Extracted page text data:
===============

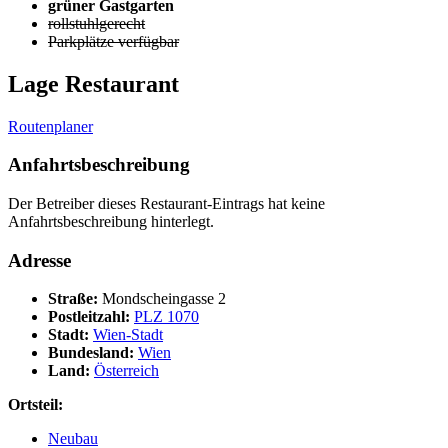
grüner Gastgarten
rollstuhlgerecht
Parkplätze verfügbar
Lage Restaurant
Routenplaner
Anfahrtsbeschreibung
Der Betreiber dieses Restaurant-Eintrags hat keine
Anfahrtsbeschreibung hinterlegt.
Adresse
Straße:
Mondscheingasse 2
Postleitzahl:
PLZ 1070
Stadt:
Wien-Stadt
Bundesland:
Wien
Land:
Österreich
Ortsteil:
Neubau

===============

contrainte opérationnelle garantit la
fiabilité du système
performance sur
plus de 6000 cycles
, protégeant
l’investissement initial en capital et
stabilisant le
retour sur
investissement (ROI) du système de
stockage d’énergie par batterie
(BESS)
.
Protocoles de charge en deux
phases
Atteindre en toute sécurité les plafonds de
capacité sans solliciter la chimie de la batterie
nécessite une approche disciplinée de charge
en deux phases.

===============

Brief: Count lines, not occurrences. State how many lines of the entries contain the word "Anfahrtsbeschreibung", and add nothing.

Exercise output: 2